# First Experience with Schumann's Violin Concerto



## CreamCat (Sep 8, 2009)

So I purchased Schumann's Violin Concerto with Bell, Dohnányi & Cleveland from 1994 the other day. Having been a long-time admirer of the composer's Cello Concerto and 4th Symphony, I was very excited about this piece.

Wow, what a weird experience...At the moment I'm not really sure how I feel about this work. I'm not very good at puting musical experiences to words, so I focus only on the first movement to make this short.

First of all, what a strange way to start off. The listener is thrown into a chaotic theme played by what must be a full symphony orchestra...It sounds "Schumannesque" enough, although not as clear and interesting as his masterworks. Then after a while the violin is introduced in a pretty solitary manner, totally changing the tempo and mood. It's almost like a new piece starting. Then the orchestra takes over, and about halfway through the movement finally a very fine, lyrical theme raises. After that the whole bloody thing is repeated and the movement is ended as sudden as it started.

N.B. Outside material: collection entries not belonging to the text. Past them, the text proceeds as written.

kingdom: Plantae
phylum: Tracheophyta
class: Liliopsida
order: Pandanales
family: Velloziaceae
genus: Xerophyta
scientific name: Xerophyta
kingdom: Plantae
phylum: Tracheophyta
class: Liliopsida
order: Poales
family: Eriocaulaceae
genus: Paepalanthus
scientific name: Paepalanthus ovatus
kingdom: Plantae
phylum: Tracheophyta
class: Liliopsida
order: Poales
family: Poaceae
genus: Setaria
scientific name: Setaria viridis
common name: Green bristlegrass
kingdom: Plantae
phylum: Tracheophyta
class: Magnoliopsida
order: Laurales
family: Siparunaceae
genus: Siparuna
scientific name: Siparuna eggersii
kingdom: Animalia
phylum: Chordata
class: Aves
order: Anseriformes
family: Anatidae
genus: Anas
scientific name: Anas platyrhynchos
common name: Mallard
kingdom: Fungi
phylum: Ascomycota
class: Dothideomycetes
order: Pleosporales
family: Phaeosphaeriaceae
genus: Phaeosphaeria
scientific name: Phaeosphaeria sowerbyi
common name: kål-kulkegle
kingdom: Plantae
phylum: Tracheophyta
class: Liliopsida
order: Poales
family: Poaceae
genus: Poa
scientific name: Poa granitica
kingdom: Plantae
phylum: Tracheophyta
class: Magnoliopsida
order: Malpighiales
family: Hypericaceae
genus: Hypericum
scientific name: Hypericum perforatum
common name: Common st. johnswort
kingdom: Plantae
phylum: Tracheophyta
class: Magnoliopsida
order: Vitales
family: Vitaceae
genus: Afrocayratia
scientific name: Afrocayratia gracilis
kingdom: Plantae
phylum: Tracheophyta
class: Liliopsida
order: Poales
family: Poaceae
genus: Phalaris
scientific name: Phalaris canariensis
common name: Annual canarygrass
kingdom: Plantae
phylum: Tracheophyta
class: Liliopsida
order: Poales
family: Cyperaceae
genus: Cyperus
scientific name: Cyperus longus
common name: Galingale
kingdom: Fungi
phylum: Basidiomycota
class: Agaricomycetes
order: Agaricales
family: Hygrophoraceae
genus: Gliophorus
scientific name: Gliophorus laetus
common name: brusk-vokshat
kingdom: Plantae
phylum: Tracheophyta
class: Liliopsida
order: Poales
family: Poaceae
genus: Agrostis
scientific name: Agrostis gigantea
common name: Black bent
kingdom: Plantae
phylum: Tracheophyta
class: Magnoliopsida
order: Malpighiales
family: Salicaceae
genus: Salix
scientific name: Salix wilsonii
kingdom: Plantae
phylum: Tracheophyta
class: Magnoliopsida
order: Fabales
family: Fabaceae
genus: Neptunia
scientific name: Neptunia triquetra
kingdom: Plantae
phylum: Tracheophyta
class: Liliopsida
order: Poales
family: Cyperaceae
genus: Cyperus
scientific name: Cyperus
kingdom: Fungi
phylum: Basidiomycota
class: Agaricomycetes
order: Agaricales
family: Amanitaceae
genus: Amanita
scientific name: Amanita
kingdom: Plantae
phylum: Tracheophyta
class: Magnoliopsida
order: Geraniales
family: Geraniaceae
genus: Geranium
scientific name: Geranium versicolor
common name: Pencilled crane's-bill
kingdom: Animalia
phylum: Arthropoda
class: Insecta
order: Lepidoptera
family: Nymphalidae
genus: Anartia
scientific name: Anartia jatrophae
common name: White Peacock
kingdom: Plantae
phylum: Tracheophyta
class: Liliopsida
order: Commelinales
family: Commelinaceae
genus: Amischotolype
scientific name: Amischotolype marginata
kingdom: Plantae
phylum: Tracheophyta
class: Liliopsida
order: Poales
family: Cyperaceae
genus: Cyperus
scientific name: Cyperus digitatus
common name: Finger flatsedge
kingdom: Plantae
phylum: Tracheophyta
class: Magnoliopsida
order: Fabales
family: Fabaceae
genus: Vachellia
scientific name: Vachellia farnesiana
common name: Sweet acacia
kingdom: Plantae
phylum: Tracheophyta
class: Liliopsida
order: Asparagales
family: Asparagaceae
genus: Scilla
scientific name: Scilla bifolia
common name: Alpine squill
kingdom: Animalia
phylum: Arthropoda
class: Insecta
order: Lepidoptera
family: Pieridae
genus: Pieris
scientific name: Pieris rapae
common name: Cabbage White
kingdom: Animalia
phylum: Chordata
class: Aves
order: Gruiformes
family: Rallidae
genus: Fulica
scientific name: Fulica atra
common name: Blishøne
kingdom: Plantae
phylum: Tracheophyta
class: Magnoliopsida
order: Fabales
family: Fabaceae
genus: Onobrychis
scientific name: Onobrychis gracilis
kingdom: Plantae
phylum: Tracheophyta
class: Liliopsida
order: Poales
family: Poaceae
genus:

Really, I'm confused about the piece.

Any thoughts?


----------



## jhar26 (Jul 6, 2008)

I have a recording from Gidon Kremer/Nikolaus Harnoncourt on teldec. I have to say that Schumann's violin concerto (for me) is arguably one of the worst concertos I've ever heard from a tier one composer.


----------



## Lukecash12 (Sep 21, 2009)

I don't know, but that piece always seemed like an orchestral bar fight to me. So many lucid emotions asserting themselves in every which way. I kind of like it, myself.


----------